モーティマー夫人の
不機嫌な世界地誌可笑しな可笑しな万国ガイド

 世界のどんな場所とでも、瞬時に情報のやりとりが出来る時代になったところで国境とか、人種とか宗教といった“壁”が消えることはないし、そこから生まれる偏見が拭い払われることもない。

 それは偏見が空想の産物ばかりとは限らないからで、ひとつの事実をきっかけに、長い年月にわたって隔てられた“壁”の向こうとこちらがわで、事実の理解と運用が行われた結果、偏見となり心に染みついて、なかなか落とせなくなっているからだ。

 さすがに今時、アメリカ人はどこに行くにもテンガロンハットを被っているんだとか、ドイツ人はソーセージとビールが主食だとか、名古屋人はエビフライを毎日のように食べていると思っている人はいないだろう。

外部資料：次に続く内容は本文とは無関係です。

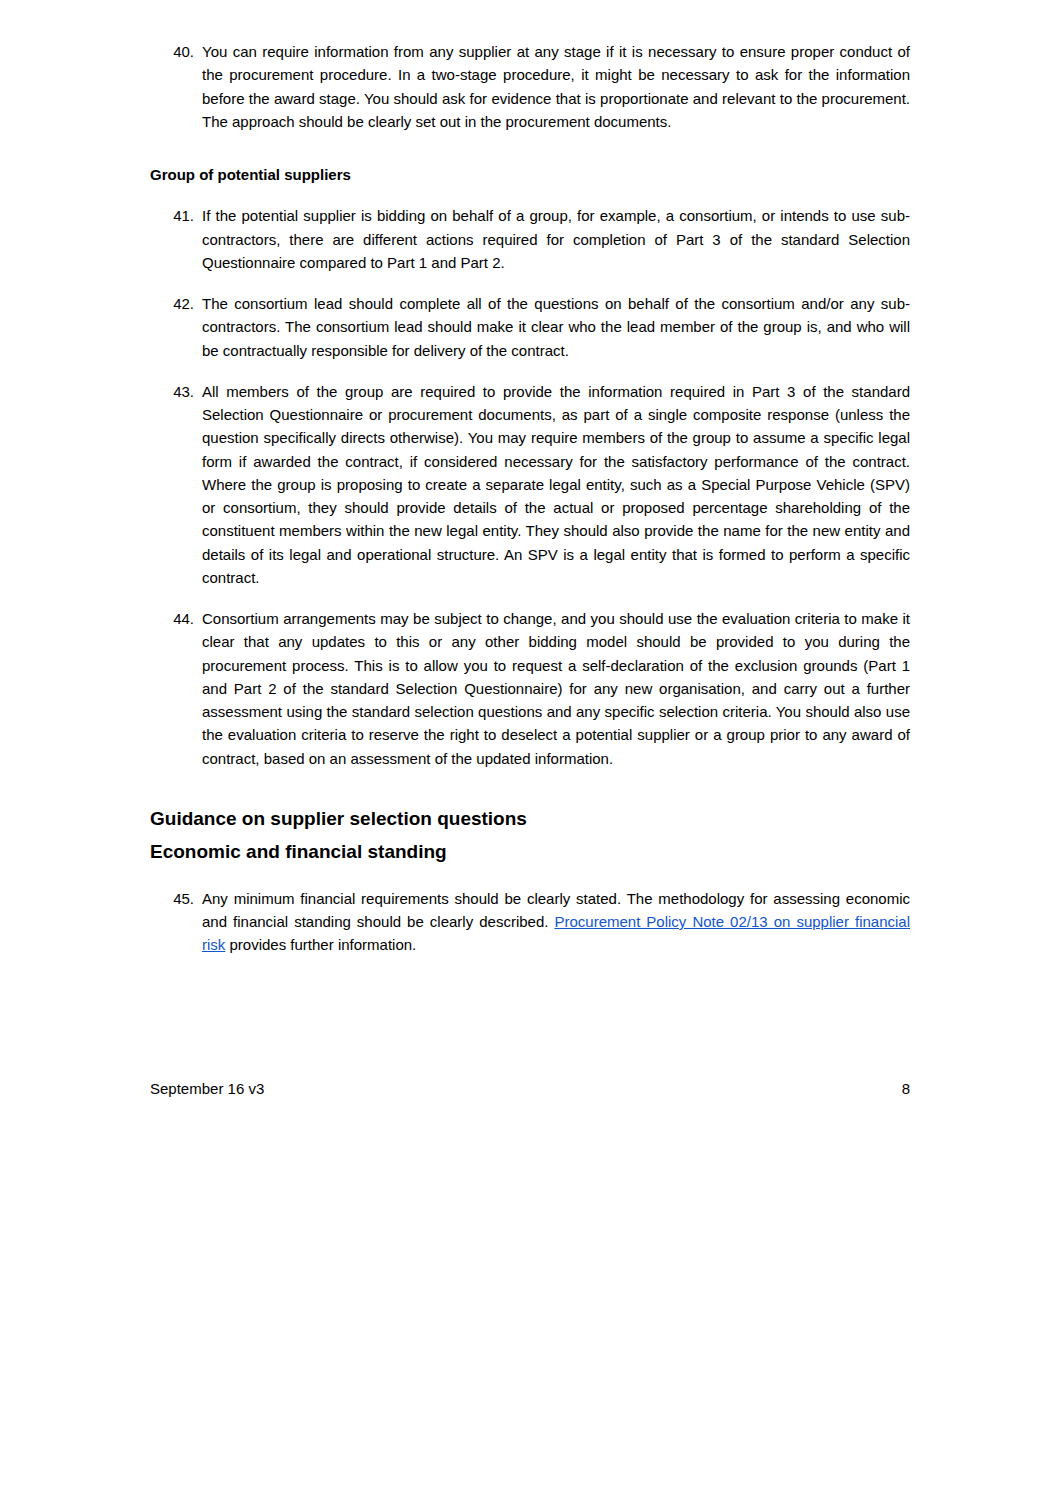40. You can require information from any supplier at any stage if it is necessary to ensure proper conduct of the procurement procedure. In a two-stage procedure, it might be necessary to ask for the information before the award stage. You should ask for evidence that is proportionate and relevant to the procurement. The approach should be clearly set out in the procurement documents.
Group of potential suppliers
41. If the potential supplier is bidding on behalf of a group, for example, a consortium, or intends to use sub-contractors, there are different actions required for completion of Part 3 of the standard Selection Questionnaire compared to Part 1 and Part 2.
42. The consortium lead should complete all of the questions on behalf of the consortium and/or any sub-contractors. The consortium lead should make it clear who the lead member of the group is, and who will be contractually responsible for delivery of the contract.
43. All members of the group are required to provide the information required in Part 3 of the standard Selection Questionnaire or procurement documents, as part of a single composite response (unless the question specifically directs otherwise). You may require members of the group to assume a specific legal form if awarded the contract, if considered necessary for the satisfactory performance of the contract. Where the group is proposing to create a separate legal entity, such as a Special Purpose Vehicle (SPV) or consortium, they should provide details of the actual or proposed percentage shareholding of the constituent members within the new legal entity. They should also provide the name for the new entity and details of its legal and operational structure. An SPV is a legal entity that is formed to perform a specific contract.
44. Consortium arrangements may be subject to change, and you should use the evaluation criteria to make it clear that any updates to this or any other bidding model should be provided to you during the procurement process. This is to allow you to request a self-declaration of the exclusion grounds (Part 1 and Part 2 of the standard Selection Questionnaire) for any new organisation, and carry out a further assessment using the standard selection questions and any specific selection criteria. You should also use the evaluation criteria to reserve the right to deselect a potential supplier or a group prior to any award of contract, based on an assessment of the updated information.
Guidance on supplier selection questions
Economic and financial standing
45. Any minimum financial requirements should be clearly stated. The methodology for assessing economic and financial standing should be clearly described. Procurement Policy Note 02/13 on supplier financial risk provides further information.
September 16 v3 8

 ジョークの種にはなっても事実ではないと、活発になった交流から理解できる事柄を、いつまでも引きずるほど人間は愚かではない。仮にそういう認識があったとしても、ネガティブなイメージとして相手を迫害する理由に、これらはあまり成り得ない。

 日本人は出っ歯で眼鏡をかけていて、カメラを首からかけていると外国人が抱く偏見も些細なことだ。放っておいても害はない。むしろ、何か起こったり誰か有名人がいれば、街頭であろうとレストランであろうと、ところ構わず携帯電話を向けて撮影する日本人の多さを見れば、偏見どころか真実に近いのかもしれないと、外国人から思われたって仕方がない。偏見には理由があるのだ。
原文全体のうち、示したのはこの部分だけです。